In class, last night, we were asked to take what we learned about research study design and create a visual representation of what we determined to be the most important points. Brief explanation of that which isn’t clear:

  • The arrows point to the reflexive and reflective processes, which are ubiquitous in the research process. At any point, the researcher may change direction/methods/etc because of what they discover during these processes.
  • In reflecting on our drawing during presenting to the class, we added petals to the flower labeled “Data Collection.” Some example petals are questionnaires, interviews, videos, and surveys.

Through our conversations surrounding presentations of the visuals we created a number of questions were presented and answered about the research process and the language we use to describe it.

Reflection and reflexivity are processes where the researcher thinks about themselves and their relationship to the project as a whole. The purpose is to make sure the researcher is aware of his positionality and how that affects his research. The iterative process, however, is reflection that involves repeating processes (though not always in the same way). I see the iterative process kind of like this:

Steel-Spiral-Ring.jpg

(From http://goo.gl/LhZG)

So we can conclude that research is very much not a linear process. I wanted to create a flowchart to make it more linear, but even that seemed way too complicated. So I guess I’ll stick with the flowers.

Qualitative research is contextually bound. There is no guarantee that the results will be transferrable to other situations, but the theories that come out of the research should be patterns that are applicable to observations in other places. That is what makes qualitative research transformable.

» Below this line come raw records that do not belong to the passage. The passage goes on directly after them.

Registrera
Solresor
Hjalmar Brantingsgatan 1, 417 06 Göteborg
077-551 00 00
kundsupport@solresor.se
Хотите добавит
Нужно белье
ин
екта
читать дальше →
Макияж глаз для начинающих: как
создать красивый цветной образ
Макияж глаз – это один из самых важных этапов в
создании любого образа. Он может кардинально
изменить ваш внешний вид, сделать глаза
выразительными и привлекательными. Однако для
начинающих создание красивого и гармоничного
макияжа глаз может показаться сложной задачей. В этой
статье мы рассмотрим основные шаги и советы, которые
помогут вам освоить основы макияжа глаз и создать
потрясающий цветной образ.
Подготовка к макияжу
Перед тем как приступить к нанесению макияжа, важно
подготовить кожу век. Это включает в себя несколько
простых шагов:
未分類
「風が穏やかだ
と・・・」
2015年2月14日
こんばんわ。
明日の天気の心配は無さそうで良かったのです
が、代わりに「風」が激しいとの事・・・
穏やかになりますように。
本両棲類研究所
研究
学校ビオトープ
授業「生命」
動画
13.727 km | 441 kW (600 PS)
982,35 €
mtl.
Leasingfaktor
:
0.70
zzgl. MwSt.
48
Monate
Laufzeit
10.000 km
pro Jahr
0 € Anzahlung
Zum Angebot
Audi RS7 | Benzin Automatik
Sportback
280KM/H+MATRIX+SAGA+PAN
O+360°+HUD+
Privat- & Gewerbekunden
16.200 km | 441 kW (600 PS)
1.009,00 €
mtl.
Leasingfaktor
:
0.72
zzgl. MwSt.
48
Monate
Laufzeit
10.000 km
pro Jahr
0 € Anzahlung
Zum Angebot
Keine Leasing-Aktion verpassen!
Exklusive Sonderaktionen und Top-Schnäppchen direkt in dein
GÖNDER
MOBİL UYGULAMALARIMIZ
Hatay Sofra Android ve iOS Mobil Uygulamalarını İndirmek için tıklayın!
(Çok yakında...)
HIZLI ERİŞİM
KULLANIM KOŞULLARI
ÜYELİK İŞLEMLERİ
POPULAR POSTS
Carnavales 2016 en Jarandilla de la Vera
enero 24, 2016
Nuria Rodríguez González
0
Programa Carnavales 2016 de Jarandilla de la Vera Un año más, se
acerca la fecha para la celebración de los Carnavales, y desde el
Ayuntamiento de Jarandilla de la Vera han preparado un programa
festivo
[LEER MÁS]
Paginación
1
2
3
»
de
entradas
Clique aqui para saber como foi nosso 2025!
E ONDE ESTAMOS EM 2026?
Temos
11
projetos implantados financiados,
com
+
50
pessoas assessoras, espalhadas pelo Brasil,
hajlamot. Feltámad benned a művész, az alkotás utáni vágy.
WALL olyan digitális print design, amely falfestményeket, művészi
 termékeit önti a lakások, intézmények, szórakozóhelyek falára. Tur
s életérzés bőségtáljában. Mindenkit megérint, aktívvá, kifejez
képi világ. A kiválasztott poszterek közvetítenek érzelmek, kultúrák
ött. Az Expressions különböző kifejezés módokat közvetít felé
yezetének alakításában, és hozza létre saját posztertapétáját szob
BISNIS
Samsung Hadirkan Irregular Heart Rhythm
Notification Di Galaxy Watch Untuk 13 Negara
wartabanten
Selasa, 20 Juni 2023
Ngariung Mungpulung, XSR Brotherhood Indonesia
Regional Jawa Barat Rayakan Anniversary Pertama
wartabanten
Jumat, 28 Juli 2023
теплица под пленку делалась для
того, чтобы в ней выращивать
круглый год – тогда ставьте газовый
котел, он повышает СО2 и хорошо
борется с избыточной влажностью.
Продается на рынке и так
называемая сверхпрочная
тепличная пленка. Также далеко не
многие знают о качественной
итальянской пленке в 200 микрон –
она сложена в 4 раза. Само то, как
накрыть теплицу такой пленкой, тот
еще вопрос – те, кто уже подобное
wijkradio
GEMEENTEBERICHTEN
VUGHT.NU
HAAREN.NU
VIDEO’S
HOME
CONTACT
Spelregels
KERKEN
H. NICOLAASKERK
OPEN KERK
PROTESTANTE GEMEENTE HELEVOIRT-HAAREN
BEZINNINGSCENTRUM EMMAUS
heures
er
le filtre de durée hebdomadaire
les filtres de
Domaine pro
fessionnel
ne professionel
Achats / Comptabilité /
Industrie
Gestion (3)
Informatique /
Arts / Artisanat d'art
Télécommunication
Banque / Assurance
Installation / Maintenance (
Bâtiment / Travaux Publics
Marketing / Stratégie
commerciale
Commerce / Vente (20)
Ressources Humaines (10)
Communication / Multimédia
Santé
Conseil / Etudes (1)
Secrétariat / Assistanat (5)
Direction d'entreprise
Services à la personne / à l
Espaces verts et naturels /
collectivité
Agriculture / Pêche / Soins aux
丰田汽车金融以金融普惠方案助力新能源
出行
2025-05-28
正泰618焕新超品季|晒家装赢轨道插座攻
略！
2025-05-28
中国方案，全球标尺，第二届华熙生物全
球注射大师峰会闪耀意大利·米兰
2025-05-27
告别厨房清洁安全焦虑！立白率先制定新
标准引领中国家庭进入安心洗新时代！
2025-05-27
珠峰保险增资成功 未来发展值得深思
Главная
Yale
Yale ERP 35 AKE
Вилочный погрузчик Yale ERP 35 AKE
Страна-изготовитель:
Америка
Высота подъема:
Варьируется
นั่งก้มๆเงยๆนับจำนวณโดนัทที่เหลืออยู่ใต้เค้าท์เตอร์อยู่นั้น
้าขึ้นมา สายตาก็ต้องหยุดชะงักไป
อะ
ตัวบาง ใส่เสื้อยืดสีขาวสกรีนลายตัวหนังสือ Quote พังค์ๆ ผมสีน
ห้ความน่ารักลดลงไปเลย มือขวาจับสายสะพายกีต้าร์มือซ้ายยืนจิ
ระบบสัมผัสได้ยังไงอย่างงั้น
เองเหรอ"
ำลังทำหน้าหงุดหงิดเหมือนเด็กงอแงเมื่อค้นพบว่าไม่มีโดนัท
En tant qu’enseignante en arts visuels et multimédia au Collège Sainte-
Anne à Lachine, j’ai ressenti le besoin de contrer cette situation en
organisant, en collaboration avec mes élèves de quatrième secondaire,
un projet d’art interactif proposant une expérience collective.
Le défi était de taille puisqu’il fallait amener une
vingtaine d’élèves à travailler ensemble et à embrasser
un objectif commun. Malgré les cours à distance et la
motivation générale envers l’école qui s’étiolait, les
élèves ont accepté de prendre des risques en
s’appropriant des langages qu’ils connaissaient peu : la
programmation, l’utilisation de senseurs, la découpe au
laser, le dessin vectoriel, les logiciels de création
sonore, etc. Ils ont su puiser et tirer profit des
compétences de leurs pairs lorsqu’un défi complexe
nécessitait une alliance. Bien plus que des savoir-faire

As researchers, we have to get to the point where we understand (and practice) the idea that absolutely everything we do is intentional. Because we have to justify more than quantitative researchers do, we have to be able to explain to people why we made the choices that we made. Every choice or occurrence (e.g. people not returning permission forms) affects the outcome of the study. As researchers, we have to be very aware, and make a point to talk about, the limitations of the study due to these choices or other things that happen through the course of the study.

One of my tasks following this posting is to go back and look at the article I read last week on bullying and examine at it more critically in terms of what we decided was important.